Le Maroc a-t-il commencé la construction d’une nouvelle route pour relier Es-Smara à la Mauritanie ? Ce projet a été révélé, pour la première fois en septembre 2018, par l’ancien ministre de l’Equipement et des transports, Abdelkader Amara, dans des déclarations à la presse lors d’une visite à la région de Laâyoune-Sakia El Hamra. Une annonce faite, pour rappel, quelques semaines après l’ouverture du passage frontalier Tindouf-Zouerate, par les ministres de l’Intérieur de l’Algérie et de la Mauritanie.
Contactée par Yabiladi, une source proche du dossier confirme le début des travaux. «La route doit relier Amgala à la Mauritanie. Les pelleteuses des Forces armées royales (FAR) ont commencé les opérations de ratissage du lieu pour préparer la prochaine phase du projet», précise-t-elle.
La réalisation du nouveau tronçon routier était au menu de la réunion du 15 février, entre le général de corps d’armée, inspecteur général des FAR et commandant la Zone Sud et le représentant spécial du secrétaire général des Nations unies et chef de la MINURSO, Alexander Ivanko. «Le lieu de la route accueille, en effet, un Team-Site de la MINURSO. La partie marocaine souhaite que ce point d’observation des casques bleus soit déplacé», précise notre interlocuteur.
Réduire la zone tampon
Cette route, une fois réalisée, marquera un tournant dans l’Histoire du différend régional. Elle permettra au Maroc de réduire l’étendue de la zone tampon et de limiter, ainsi, les attaques du Polisario. Au lendemain de la conclusion du cessez-le-feu, le 26 septembre 1991, le roi Hassan II avait laissé à la surveillance de la MINURSO des terres situées à l’Est du Mur des Sables.

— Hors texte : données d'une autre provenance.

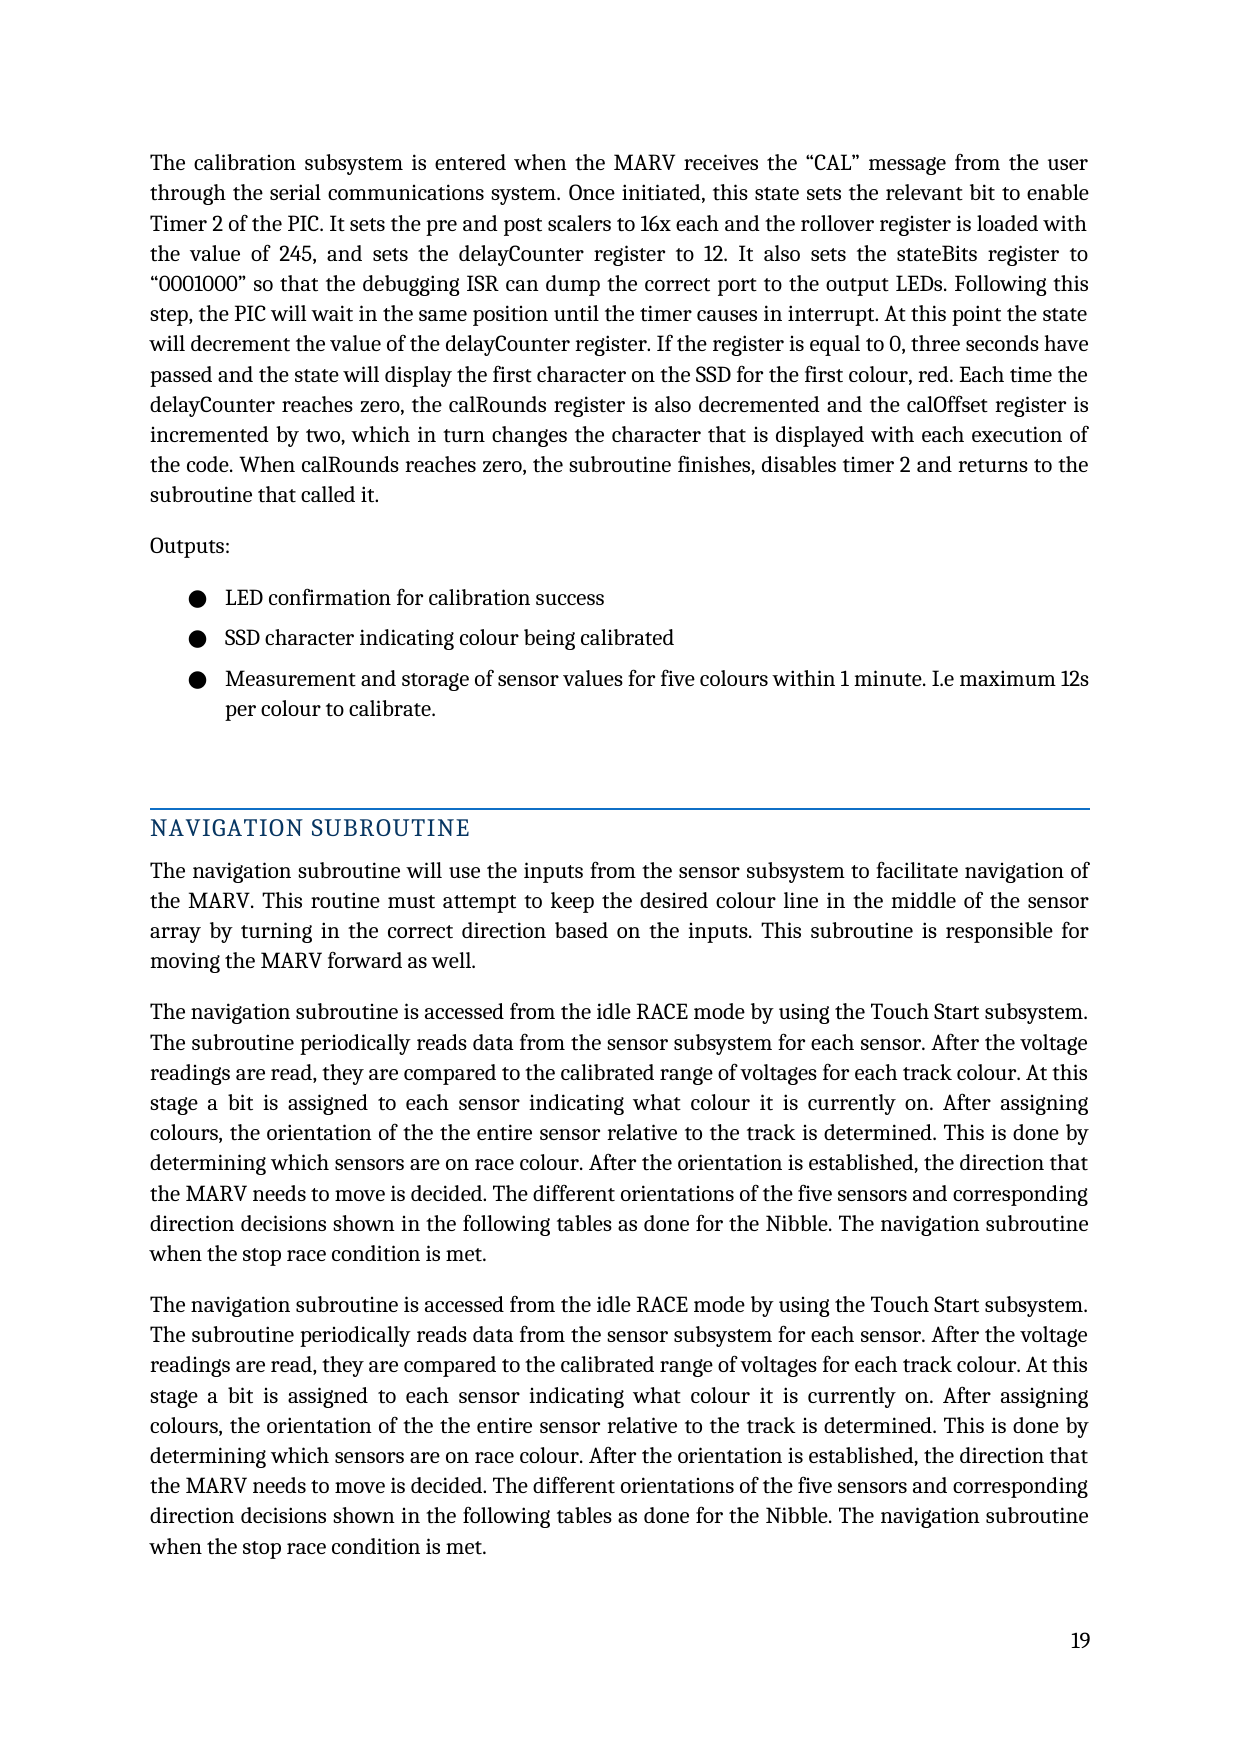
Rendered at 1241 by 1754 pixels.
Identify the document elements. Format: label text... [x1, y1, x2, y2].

subtitle Navigation Subroutine [150, 810, 1090, 843]
text The calibration subsystem is entered when the MARV receives the “CAL” message from the user through the serial communications system. Once initiated, this state sets the relevant bit to enable Timer 2 of the PIC. It sets the pre and post scalers to 16x each and the rollover register is loaded with the value of 245, and sets the delayCounter register to 12. It also sets the stateBits register to “0001000” so that the debugging ISR can dump the correct port to the output LEDs. Following this step, the PIC will wait in the same position until the timer causes in interrupt. At this point the state will decrement the value of the delayCounter register. If the register is equal to 0, three seconds have passed and the state will display the first character on the SSD for the first colour, red. Each time the delayCounter reaches zero, the calRounds register is also decremented and the calOffset register is incremented by two, which in turn changes the character that is displayed with each execution of the code. When calRounds reaches zero, the subroutine finishes, disables timer 2 and returns to the subroutine that called it. [150, 150, 1090, 509]
text The navigation subroutine is accessed from the idle RACE mode by using the Touch Start subsystem. The subroutine periodically reads data from the sensor subsystem for each sensor. After the voltage readings are read, they are compared to the calibrated range of voltages for each track colour. At this stage a bit is assigned to each sensor indicating what colour it is currently on. After assigning colours, the orientation of the the entire sensor relative to the track is determined. This is done by determining which sensors are on race colour. After the orientation is established, the direction that the MARV needs to move is decided. The different orientations of the five sensors and corresponding direction decisions shown in the following tables as done for the Nibble. The navigation subroutine when the stop race condition is met. [150, 1292, 1090, 1560]
list LED confirmation for calibration success [187, 584, 1090, 611]
text The navigation subroutine will use the inputs from the sensor subsystem to facilitate navigation of the MARV. This routine must attempt to keep the desired colour line in the middle of the sensor array by turning in the correct direction based on the inputs. This subroutine is responsible for moving the MARV forward as well. [150, 857, 1090, 974]
list Measurement and storage of sensor values for five colours within 1 minute. I.e maximum 12s per colour to calibrate. [187, 666, 1090, 722]
list SSD character indicating colour being calibrated [187, 625, 1090, 651]
text The navigation subroutine is accessed from the idle RACE mode by using the Touch Start subsystem. The subroutine periodically reads data from the sensor subsystem for each sensor. After the voltage readings are read, they are compared to the calibrated range of voltages for each track colour. At this stage a bit is assigned to each sensor indicating what colour it is currently on. After assigning colours, the orientation of the the entire sensor relative to the track is determined. This is done by determining which sensors are on race colour. After the orientation is established, the direction that the MARV needs to move is decided. The different orientations of the five sensors and corresponding direction decisions shown in the following tables as done for the Nibble. The navigation subroutine when the stop race condition is met. [150, 999, 1090, 1267]
text Outputs: [150, 533, 1090, 560]
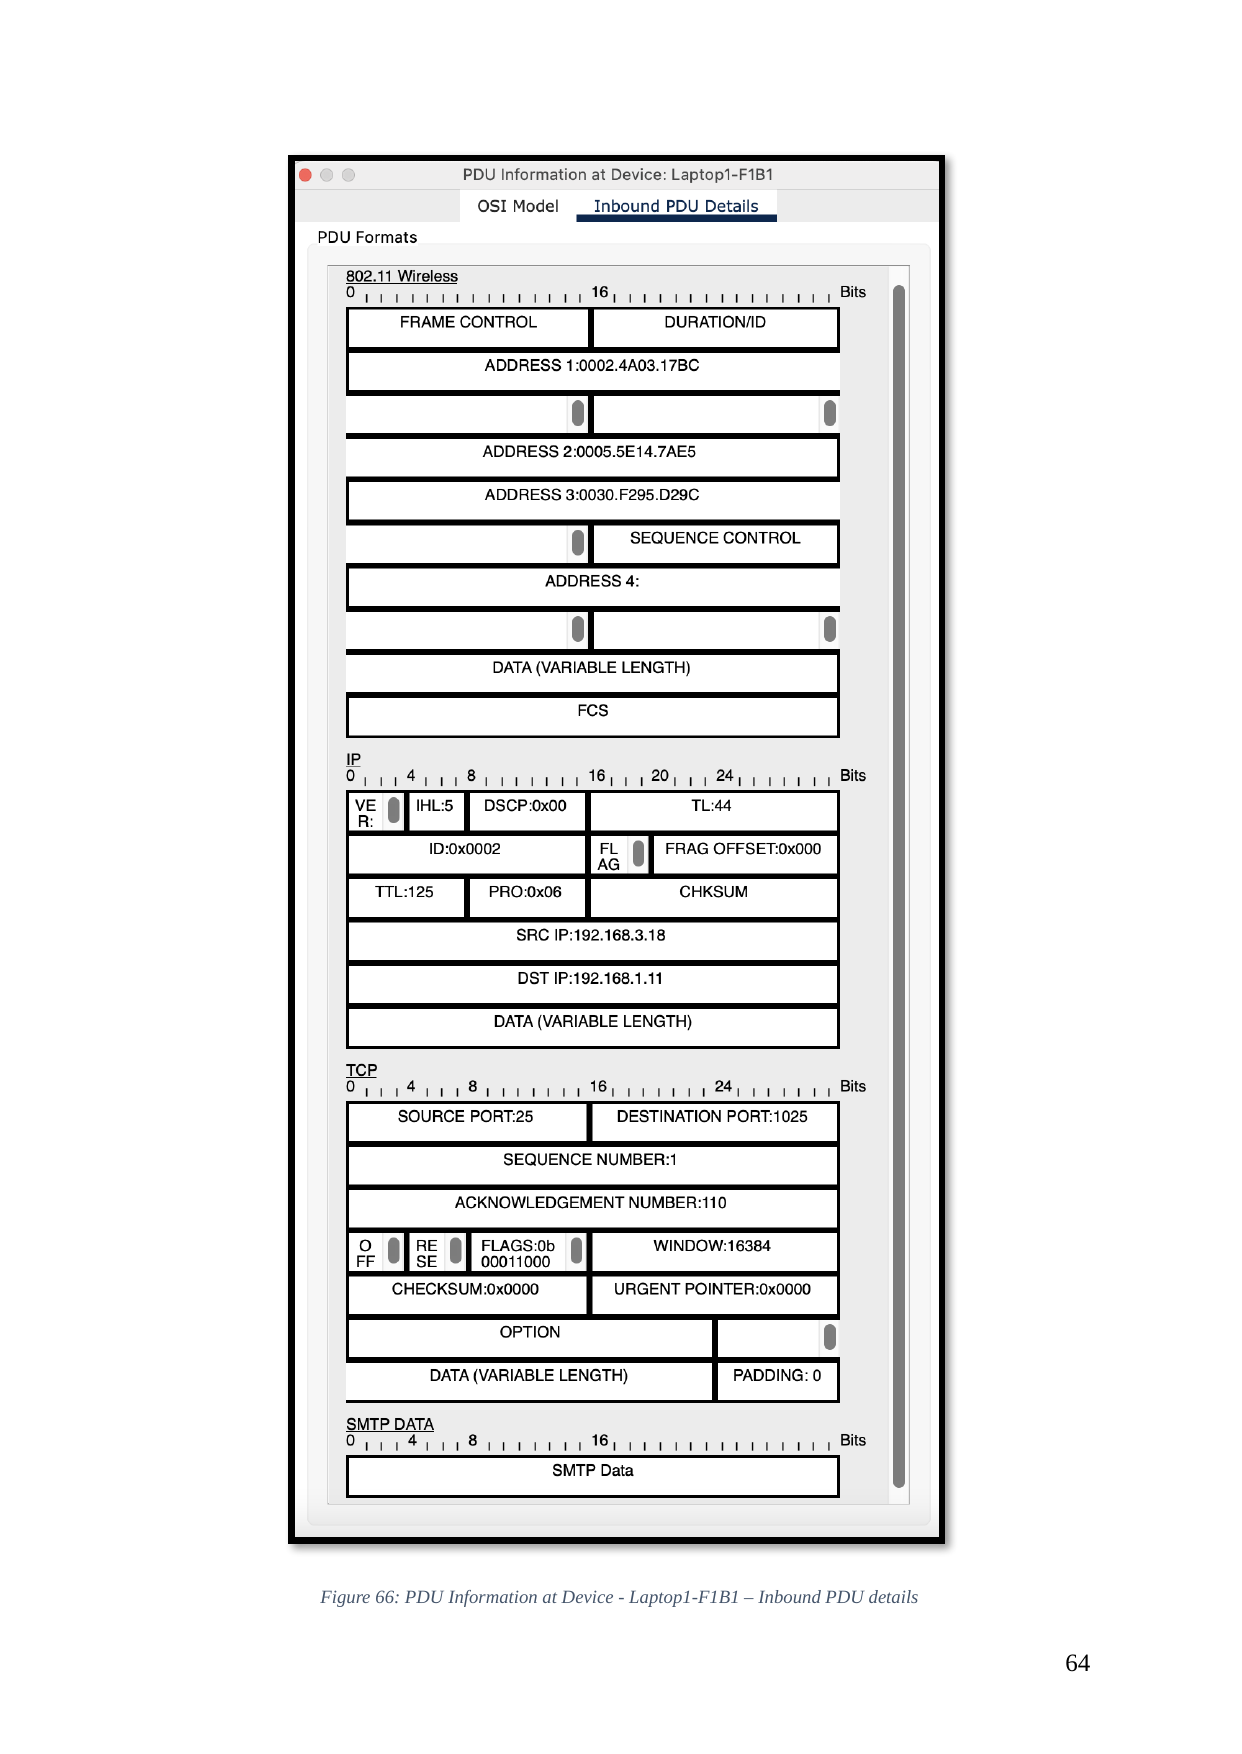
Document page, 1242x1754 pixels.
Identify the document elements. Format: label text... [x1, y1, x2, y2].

text Figure 66: PDU Information at Device - Laptop1-F1B1 – Inbound PDU details [150, 1586, 1090, 1608]
picture [295, 161, 939, 1537]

Néanmoins, la mission onusienne a prouvé son incapacité à imposer sa loi sur le terrain. Le Polisario avait fait de toute la zone cédée des «territoires libérés», où il organisait, au grand dam du Maroc, des parades militaires et recevait des délégations étrangères dans la localité de Bir Lahlou, considérée comme sa capitale administrative. Un ordre qui a longtemps prévalu jusqu’à la libération du passage d’El Guerguerate par les FAR, le 13 novembre 2020, et l'entrée en jeu des drônes pour repousser les attaques du Polisario.
Cette nouvelle route ne pourrait voir le jour qu’avec l’approbation des plus hautes autorités de Nouakchott, d’autant qu’elle engage la Mauritanie à assurer la sécurité de ses usagers. Ceci mettrait le voisin du sud dans une situation embarrassante face au Polisario et à l’Algérie, surtout que la politique du président Mohamed Ould Cheikh El Ghazouani est basée sur le maintien d’un équilibre fragile entre Rabat et Alger.
La semaine dernière, le ministre mauritanien de l’Equipement, Mohamed Aly Ould Sidi Mohamed, a abordé à Rabat, avec son homologue marocain, Nizar Baraka, le dossier des routes entre les deux pays.
Pour l’heure, le Polisario n’a pas encore saisi l’ONU au sujet de ce projet. De son côté, l’Algérie n’a pas porté le dossier au Conseil de sécurité. Pour rappel, en janvier, Brahim Ghali avait alerté sur des «comportements imprudents et de mesures aux conséquences incalculables de l’ennemi marocain».
Le représentant permanent du royaume auprès des Nations unies, l’ambassadeur Omar Hilale, avait pour sa part exprimé, en octobre 2022, la disposition du Maroc «à revenir à la situation antérieure juridique, spatiale et sur le terrain» qui prévalait avant le cessez-le feu de 1991. Un accord que le Polisario avait violé, le 13 novembre 2020, en lançant sa «guerre» contre le Maroc.